I have mixed feelings about The Reversal by Michael Connelly. On one hand, the story was pretty darn good most of the way through. On the other hand, the ending just ruined the experience. Guess I better just split the difference and give the book 3 stars out of 5.

2 Responses to “The Reversal by Michael Connelly”

  1. Loved your review, I think it was very accurate. I would just like to add that Mickey also said something during the last day of the trial that totally gave up the fact that there was a previous trial. I don’t remember exactly what it was but I was so sure it was intentional and that it was going to blow the case that I was surprised when they just moved on with no comment…
    Also, I would like to comment about two things Bosch did:
    1. Shooting Jessup in the restroom with his finger
    2. The throat slash at the court room
    He’s acting like he’s five years old, oblivious to the fact that there was a juror in the restroom with them, standing at the sink but could be looking at him through the mirror, and in court any reporter who’s gaze wondered could have seen the throat slash, just as Mickey did. Stupid and unnecessary moves if you ask me.
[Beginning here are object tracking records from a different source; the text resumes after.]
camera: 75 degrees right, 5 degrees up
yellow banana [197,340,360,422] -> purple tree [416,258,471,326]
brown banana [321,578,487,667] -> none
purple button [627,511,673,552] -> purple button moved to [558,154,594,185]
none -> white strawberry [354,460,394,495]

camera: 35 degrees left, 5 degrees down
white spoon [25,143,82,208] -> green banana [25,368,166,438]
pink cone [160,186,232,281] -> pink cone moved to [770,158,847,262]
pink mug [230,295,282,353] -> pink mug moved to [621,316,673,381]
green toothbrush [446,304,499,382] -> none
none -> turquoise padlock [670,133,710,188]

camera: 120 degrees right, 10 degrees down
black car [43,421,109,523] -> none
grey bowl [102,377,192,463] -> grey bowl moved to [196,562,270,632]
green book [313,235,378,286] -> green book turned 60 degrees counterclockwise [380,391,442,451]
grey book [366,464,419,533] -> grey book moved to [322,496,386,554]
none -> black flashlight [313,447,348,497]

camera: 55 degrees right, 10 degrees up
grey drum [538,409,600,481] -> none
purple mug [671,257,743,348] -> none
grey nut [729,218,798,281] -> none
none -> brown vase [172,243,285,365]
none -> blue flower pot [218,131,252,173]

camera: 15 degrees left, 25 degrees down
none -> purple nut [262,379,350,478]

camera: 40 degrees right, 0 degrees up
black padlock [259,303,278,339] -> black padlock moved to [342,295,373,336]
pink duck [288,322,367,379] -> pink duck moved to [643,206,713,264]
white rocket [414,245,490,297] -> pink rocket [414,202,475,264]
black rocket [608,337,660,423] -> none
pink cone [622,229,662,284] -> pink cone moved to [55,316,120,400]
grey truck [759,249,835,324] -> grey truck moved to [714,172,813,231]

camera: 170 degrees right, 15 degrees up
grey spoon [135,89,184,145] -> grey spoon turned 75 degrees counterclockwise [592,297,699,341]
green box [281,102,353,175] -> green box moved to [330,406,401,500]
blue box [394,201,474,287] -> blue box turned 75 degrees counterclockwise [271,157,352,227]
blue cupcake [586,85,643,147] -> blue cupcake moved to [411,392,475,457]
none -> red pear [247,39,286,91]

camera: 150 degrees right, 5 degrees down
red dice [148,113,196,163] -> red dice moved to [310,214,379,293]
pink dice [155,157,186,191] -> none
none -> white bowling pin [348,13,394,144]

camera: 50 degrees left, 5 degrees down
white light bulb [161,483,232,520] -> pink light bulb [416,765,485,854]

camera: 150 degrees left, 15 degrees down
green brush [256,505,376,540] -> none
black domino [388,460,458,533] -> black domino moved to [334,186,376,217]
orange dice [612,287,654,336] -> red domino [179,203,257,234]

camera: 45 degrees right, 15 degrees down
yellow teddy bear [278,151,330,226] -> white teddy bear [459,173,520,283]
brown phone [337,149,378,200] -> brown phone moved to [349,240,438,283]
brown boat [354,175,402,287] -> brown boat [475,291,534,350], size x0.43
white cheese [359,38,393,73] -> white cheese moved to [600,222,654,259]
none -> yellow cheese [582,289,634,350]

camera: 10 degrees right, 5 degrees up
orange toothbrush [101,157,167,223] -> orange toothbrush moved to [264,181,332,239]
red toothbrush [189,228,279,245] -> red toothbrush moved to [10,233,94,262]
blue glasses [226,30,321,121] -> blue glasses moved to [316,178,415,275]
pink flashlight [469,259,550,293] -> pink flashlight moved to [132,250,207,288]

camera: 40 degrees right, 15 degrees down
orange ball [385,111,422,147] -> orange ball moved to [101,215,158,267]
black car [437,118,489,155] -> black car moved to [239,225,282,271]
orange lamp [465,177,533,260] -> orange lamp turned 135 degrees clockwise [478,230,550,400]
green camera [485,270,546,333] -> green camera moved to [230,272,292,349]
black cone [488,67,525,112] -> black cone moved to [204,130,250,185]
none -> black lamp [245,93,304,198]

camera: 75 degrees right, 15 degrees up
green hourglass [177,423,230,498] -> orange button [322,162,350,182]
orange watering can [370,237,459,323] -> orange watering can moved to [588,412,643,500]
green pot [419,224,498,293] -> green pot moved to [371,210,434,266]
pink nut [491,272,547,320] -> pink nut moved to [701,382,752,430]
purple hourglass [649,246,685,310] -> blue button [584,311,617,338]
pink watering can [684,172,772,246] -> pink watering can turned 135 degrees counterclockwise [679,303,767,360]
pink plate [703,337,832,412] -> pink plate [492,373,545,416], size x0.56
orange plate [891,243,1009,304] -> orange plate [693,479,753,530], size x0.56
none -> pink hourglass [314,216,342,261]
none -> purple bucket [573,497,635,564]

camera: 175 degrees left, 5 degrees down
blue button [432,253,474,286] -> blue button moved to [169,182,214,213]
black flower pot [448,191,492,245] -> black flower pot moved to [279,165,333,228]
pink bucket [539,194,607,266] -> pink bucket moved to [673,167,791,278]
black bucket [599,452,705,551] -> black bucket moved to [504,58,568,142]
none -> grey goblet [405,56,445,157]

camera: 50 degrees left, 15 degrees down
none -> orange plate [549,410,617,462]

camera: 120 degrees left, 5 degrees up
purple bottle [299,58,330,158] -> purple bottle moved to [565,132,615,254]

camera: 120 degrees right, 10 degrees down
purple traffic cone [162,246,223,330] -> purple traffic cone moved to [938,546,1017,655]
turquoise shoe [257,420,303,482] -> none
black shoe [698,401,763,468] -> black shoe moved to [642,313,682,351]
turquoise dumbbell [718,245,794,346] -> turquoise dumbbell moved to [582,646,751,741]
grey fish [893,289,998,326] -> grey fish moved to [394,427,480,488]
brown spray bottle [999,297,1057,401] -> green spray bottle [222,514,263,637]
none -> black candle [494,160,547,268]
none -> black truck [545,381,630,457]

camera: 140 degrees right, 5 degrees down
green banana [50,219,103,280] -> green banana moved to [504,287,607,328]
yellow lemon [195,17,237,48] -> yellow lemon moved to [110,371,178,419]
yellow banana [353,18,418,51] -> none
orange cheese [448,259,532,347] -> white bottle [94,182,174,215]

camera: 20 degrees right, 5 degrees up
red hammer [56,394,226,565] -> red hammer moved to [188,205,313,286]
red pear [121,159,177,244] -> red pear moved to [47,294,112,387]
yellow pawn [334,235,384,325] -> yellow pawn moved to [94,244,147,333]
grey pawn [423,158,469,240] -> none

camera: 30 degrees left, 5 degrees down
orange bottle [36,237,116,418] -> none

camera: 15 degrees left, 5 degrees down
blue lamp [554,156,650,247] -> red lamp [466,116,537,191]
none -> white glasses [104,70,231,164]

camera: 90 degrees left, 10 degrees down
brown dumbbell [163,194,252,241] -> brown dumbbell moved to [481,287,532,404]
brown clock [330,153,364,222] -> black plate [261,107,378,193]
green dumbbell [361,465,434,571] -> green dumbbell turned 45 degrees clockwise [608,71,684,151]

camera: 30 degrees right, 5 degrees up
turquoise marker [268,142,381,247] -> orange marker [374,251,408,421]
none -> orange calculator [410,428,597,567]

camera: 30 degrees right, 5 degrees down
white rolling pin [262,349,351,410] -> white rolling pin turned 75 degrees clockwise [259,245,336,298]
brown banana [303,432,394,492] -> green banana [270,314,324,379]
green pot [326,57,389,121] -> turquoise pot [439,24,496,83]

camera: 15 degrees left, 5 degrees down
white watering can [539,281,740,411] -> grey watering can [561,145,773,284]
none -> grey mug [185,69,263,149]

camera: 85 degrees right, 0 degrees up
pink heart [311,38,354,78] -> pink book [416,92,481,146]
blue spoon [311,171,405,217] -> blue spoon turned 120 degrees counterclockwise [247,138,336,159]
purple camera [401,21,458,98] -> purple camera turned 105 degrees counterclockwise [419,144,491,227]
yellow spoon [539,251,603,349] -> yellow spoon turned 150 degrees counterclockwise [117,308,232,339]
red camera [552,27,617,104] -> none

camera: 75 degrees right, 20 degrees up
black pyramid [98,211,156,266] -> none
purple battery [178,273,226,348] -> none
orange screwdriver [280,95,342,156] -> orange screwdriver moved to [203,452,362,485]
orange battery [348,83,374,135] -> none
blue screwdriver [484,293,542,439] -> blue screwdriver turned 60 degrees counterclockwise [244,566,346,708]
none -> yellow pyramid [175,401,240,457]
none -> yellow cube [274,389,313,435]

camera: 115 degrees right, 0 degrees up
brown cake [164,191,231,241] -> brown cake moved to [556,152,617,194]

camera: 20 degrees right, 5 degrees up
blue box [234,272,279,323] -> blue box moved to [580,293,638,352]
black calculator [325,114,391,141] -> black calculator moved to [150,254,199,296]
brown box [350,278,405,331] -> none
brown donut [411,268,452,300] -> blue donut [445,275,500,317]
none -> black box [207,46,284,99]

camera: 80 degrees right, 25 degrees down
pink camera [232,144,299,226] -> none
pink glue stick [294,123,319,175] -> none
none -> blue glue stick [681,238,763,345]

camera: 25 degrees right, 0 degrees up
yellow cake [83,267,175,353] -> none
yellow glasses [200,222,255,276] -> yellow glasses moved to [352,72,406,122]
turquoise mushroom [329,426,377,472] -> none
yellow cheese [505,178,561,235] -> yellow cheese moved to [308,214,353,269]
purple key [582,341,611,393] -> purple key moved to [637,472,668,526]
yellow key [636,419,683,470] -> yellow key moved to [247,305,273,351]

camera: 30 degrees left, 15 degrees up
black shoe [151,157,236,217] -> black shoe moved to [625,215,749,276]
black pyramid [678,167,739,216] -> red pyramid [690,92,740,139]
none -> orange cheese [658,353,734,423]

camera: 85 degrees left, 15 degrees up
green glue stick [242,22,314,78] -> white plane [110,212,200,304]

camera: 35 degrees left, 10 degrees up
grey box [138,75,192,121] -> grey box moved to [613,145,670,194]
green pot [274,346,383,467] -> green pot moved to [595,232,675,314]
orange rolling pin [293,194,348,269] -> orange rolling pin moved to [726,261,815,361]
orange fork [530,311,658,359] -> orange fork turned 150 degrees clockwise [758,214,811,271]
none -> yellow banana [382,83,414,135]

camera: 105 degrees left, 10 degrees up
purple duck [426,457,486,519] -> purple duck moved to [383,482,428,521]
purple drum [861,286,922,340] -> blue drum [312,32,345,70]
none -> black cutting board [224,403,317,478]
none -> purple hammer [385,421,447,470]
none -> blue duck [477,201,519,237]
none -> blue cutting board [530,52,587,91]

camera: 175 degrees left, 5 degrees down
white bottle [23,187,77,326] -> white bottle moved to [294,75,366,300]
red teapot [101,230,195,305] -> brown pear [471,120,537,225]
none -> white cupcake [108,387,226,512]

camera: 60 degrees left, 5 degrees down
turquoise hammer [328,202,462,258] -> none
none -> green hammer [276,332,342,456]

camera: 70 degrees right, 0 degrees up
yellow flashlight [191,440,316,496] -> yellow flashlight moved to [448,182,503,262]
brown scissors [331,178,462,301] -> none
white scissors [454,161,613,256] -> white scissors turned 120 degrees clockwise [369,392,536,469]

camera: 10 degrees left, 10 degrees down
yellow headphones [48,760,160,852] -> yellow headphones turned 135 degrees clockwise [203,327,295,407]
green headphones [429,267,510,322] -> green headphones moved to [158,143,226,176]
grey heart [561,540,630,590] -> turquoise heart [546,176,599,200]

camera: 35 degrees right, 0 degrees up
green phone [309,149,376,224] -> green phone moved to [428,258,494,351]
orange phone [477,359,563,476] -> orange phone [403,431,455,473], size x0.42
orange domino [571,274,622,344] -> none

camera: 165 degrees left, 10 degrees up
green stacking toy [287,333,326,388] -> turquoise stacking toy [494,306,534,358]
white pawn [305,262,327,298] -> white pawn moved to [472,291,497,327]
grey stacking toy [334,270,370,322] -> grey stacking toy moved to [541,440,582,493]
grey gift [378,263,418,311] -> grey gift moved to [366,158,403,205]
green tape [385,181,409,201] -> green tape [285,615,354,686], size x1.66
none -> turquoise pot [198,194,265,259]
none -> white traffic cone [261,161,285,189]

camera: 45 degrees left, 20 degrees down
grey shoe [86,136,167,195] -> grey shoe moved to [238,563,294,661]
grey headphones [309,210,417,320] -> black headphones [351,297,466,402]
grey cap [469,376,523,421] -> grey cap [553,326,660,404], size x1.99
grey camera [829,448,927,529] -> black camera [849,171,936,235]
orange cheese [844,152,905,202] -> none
    Also, the ending was really disappointing as you mentioned, the whole trial I was just waiting for the moment Jessup screwed up and Bosch would find a number of bodies of girls long gone, but nope, nothing. Not even after his death. The least he could do was put the bracelet they found in one of the pictures of the girls so we knew it was going somewhere.

  2. Just finished the book today. It’s as if you were my ghost writer for this review. You were spot on.